I am given two stone spaces $S_n$ and $S'_n$ for some n. A stone space in model theory context is a space where the elements are complete types taking n inputs (i.e. if $\phi(x) \in p$ is a complete type, $p\in S_1$.)
I'm told L is the language of $S_n$ and $L\subseteq L'$ and $T \subseteq T'$, L' is the language of $S'_n$, T, T' complete.
I'm asked to prove a function $f: S'_n \rightarrow S_n$, $f(p) = p \cap \{L formulas\}$ is continuous. Continuous in the sense that for every open set V of $S_n$, $f^{-1}(V)$ is also open.

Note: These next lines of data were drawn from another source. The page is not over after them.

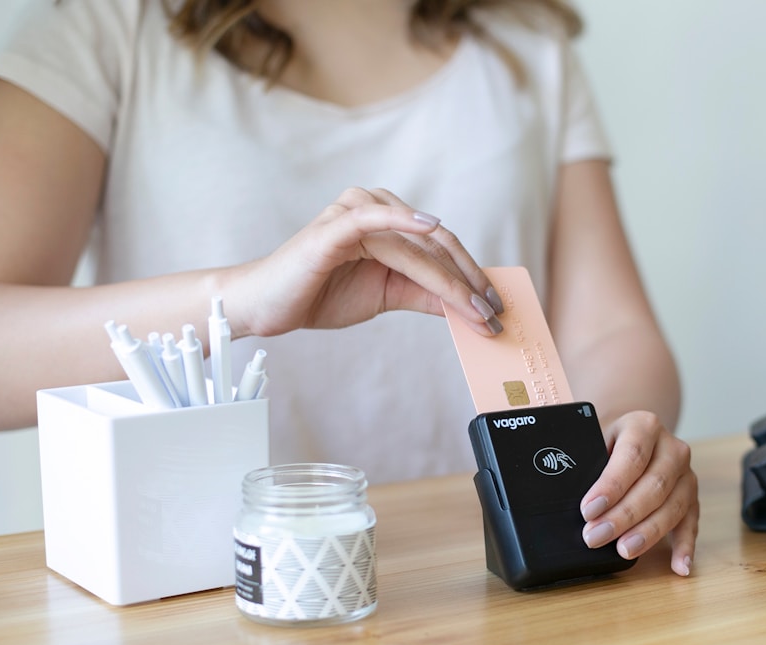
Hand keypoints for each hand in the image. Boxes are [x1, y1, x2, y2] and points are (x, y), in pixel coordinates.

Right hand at [225, 187, 503, 337]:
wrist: (269, 306)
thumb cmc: (321, 294)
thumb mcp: (386, 296)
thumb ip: (425, 294)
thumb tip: (469, 307)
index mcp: (388, 223)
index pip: (441, 249)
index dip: (471, 278)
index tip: (496, 310)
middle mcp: (375, 209)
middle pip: (436, 244)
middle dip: (468, 282)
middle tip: (493, 313)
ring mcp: (354, 214)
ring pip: (416, 245)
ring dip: (450, 277)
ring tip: (474, 306)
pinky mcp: (334, 225)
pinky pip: (373, 219)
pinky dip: (403, 219)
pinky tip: (431, 226)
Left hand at [580, 411, 698, 575]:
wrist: (635, 436)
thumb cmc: (608, 442)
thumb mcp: (594, 439)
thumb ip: (584, 462)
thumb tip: (564, 494)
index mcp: (645, 426)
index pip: (631, 456)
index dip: (611, 486)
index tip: (588, 510)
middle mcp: (672, 448)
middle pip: (654, 485)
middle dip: (623, 516)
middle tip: (595, 537)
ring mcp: (686, 474)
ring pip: (674, 506)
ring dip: (648, 533)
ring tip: (624, 551)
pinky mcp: (692, 497)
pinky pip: (691, 523)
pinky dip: (685, 546)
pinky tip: (678, 566)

My problem is that I don't understand how this function can possibly be 1-1. This is essentially all I need to prove continuity, but why is it 1-1? I've spun this around in my head so many times.
Why can't there be complete types p, q of $S'_n$ such that there is a complete type r of $S_n$ where $r\subseteq p, q$?

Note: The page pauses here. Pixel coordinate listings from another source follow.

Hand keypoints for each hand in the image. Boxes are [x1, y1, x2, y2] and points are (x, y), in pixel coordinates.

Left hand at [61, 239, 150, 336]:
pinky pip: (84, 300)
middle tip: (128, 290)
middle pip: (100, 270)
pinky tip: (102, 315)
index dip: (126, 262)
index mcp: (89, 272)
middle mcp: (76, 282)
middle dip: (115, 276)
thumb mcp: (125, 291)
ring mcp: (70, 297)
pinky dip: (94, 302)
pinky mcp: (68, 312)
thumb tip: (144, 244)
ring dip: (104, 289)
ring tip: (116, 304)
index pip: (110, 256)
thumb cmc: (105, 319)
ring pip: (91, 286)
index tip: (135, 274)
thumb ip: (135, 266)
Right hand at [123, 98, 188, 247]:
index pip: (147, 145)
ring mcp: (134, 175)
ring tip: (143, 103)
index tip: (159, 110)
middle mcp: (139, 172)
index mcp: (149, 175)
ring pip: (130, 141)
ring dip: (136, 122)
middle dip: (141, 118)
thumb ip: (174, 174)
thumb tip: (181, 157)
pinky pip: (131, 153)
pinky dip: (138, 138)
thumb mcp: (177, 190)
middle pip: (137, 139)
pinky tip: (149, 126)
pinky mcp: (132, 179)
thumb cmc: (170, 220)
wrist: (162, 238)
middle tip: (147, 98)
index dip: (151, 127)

A basic open set in $S_n$ has the form $[\varphi] = \{p\in S_n\mid \varphi\in p\}$, for some $L$-formula $\varphi$ in $n$ free variables. Then: \begin{align*} f^{-1}([\varphi]) &= \{p\in S'_n\mid f(p)\in [\varphi]\}\\ &= \{p\in S'_n\mid \varphi\in f(p)\}\\ &= \{p\in S'_n\mid \varphi\in p\} \end{align*}
The last step is because restricting $p$ to $L$ does not affect whether the $L$-formula $\varphi$ is in $p$. The last set is exactly $[\varphi]$ in the space $S'_n$, which is again a basic open set. We have checked that the preimage of every basic open set is open, so $f$ is continuous.
As Mark Kamsma pointed out in the comments, a restriction map $f$ is usually not one-to-one. But as I pointed out in the comments, being one-to-one has nothing at all to do with continuity.